== Task to carry out ==
Wherever "Anwendung" shows up in the records below, copy the whole line.

== Data shown ==
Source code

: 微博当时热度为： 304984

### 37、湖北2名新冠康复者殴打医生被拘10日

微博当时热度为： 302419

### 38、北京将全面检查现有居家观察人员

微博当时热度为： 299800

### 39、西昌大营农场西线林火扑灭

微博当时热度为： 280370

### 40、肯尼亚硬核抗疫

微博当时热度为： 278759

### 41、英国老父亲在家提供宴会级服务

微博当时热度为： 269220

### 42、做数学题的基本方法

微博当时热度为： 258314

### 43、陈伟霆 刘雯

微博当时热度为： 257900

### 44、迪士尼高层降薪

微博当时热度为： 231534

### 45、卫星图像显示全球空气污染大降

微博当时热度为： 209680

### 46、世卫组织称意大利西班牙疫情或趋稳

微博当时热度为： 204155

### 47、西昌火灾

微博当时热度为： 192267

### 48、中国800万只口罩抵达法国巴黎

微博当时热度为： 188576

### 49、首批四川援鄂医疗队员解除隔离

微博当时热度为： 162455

...

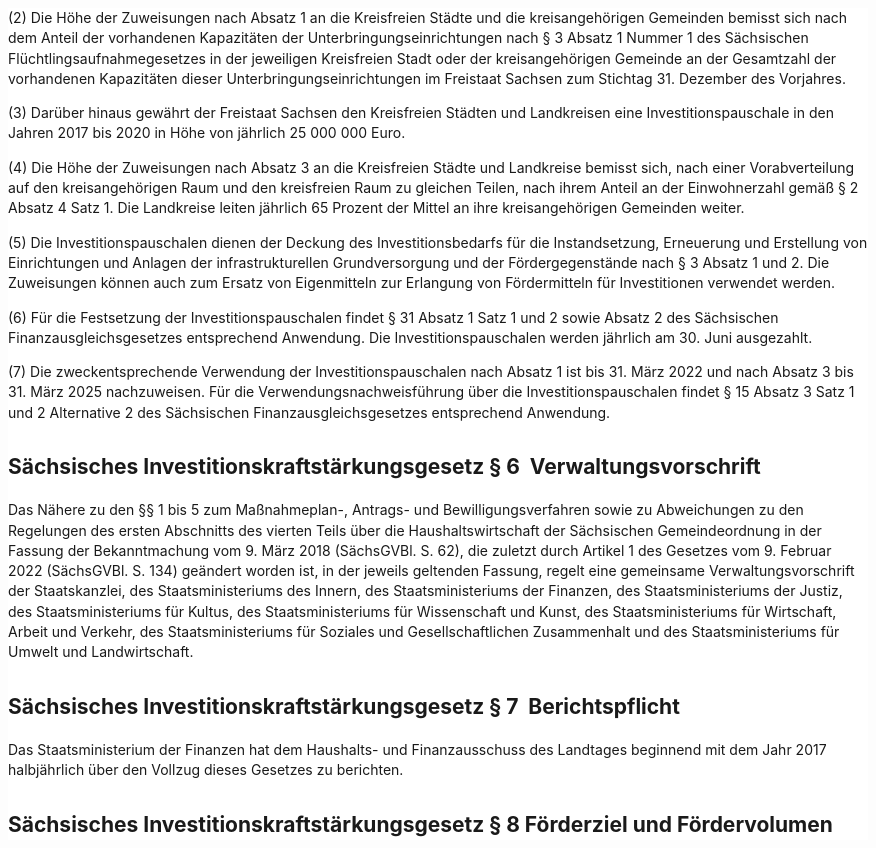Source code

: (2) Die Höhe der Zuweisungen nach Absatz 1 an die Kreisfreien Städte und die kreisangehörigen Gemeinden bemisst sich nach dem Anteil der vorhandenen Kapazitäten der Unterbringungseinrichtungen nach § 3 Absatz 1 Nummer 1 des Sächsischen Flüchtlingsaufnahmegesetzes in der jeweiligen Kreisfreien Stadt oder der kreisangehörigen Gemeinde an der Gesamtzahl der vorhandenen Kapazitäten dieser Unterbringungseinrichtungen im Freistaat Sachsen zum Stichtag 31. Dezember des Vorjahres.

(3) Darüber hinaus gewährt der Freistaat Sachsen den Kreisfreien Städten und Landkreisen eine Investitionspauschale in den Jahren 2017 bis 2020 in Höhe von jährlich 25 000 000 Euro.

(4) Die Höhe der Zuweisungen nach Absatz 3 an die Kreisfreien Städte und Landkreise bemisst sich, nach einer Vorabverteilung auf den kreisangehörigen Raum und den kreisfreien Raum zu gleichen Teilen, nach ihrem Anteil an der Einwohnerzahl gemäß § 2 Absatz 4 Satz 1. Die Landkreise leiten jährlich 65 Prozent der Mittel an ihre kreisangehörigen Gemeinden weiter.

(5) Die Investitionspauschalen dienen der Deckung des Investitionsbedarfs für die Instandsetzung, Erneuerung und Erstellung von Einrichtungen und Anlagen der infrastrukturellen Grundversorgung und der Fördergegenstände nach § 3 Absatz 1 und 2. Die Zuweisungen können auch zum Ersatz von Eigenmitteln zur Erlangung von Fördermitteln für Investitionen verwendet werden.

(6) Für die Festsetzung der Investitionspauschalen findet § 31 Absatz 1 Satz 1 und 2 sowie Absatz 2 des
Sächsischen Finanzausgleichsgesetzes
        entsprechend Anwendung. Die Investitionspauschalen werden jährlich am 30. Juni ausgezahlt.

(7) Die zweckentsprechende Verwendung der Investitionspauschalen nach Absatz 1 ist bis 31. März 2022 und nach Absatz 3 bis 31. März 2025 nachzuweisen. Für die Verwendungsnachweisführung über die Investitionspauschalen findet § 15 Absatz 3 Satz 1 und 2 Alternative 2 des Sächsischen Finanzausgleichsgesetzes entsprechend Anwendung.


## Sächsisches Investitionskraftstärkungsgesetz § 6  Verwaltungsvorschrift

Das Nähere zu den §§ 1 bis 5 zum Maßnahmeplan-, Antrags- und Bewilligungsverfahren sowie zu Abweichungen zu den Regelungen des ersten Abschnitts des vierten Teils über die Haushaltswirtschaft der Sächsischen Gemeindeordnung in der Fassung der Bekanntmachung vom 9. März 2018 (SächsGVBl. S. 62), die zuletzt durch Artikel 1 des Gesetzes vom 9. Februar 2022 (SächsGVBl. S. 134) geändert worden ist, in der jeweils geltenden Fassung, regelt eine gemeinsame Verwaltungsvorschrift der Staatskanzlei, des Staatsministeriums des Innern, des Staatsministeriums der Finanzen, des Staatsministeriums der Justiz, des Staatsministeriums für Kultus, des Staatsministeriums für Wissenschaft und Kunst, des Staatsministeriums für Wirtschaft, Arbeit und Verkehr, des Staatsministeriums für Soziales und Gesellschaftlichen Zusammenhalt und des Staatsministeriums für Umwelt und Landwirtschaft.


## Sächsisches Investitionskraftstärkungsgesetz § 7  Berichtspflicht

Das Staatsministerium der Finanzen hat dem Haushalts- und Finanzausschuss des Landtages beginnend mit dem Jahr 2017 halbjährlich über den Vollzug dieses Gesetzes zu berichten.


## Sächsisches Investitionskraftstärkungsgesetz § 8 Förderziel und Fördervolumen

== Expected answer ==
        entsprechend Anwendung. Die Investitionspauschalen werden jährlich am 30. Juni ausgezahlt.
(7) Die zweckentsprechende Verwendung der Investitionspauschalen nach Absatz 1 ist bis 31. März 2022 und nach Absatz 3 bis 31. März 2025 nachzuweisen. Für die Verwendungsnachweisführung über die Investitionspauschalen findet § 15 Absatz 3 Satz 1 und 2 Alternative 2 des Sächsischen Finanzausgleichsgesetzes entsprechend Anwendung.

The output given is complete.